Functional Plant Biology Functional Plant Biology Society
Plant function and evolutionary biology
RESEARCH ARTICLE

Rapid changes in root HvPIP2;2 aquaporins abundance and ABA concentration are required to enhance root hydraulic conductivity and maintain leaf water potential in response to increased evaporative demand

Dmitry S. Veselov A , Guzel V. Sharipova A , Stanislav Yu. Veselov B , Ian C. Dodd C , Igor Ivanov A and Guzel R. Kudoyarova A D
+ Author Affiliations
- Author Affiliations

A Ufa Institute of Biology of Russian Academy of Sciences, pr. Octyabrya, 69, Ufa 450 054, Russia.

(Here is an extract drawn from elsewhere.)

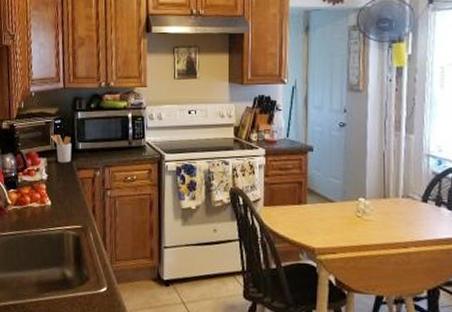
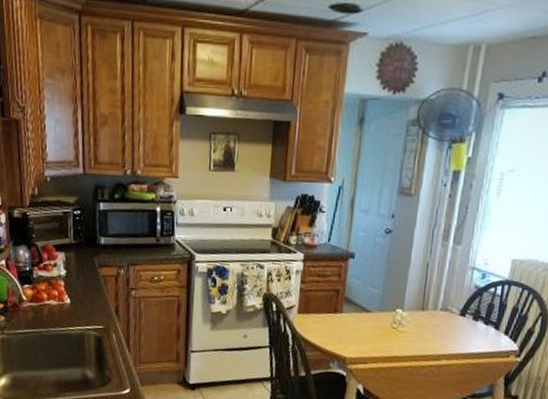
utensil holder: present [50,135,72,163] -> none [69,227,93,259]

B Biological Faculty of Bashkir State University, Validi, 32, Ufa 450 073, Russia.

C Lancaster Environment Centre, Lancaster University, Bailrigg, Lancashire LA1 4YQ, UK.

D Corresponding author. Email: guzel@anrb.ru

This paper originates from a presentation at the Fourth International Symposium on Plant Signaling and Behavior, Komarov Botanic Institute RAS/Russian Science Foundation, Saint Petersburg, Russia, 19–23 June 2016.

Functional Plant Biology - https://doi.org/10.1071/FP16242
Submitted: 13 July 2016  Accepted: 23 September 2016   Published online: 9 November 2016

Abstract

To address the involvement of abscisic acid (ABA) in regulating transpiration and root hydraulic conductivity (LpRoot) and their relative importance for maintaining leaf hydration, the ABA-deficient barley mutant Az34 and its parental wild-type (WT) genotype (cv. Steptoe) were grown in hydroponics and exposed to changes in atmospheric vapour pressure deficit (VPD) imposed by air warming. WT plants were capable of maintaining leaf water potential (ψL) that was likely due to increased LpRoot enabling higher water flow from the roots, which increased in response to air warming. The increased LpRoot and immunostaining for HvPIP2;2 aquaporins (AQPs) correlated with increased root ABA content of WT plants when exposed to increased air temperature. The failure of Az34 to maintain ψL during air warming may be due to lower LpRoot than WT plants, and an inability to respond to changes in air temperature. The correlation between root ABA content and LpRoot was further supported by increased root hydraulic conductivity in both genotypes when treated with exogenous ABA (10-5 M). Thus the ability of the root system to rapidly regulate ABA levels (and thence aquaporin abundance and hydraulic conductivity) seems important to maintain leaf hydration.

Additional keywords: absicisic acid, Hordeum vulgare, tissue hydration, water relations.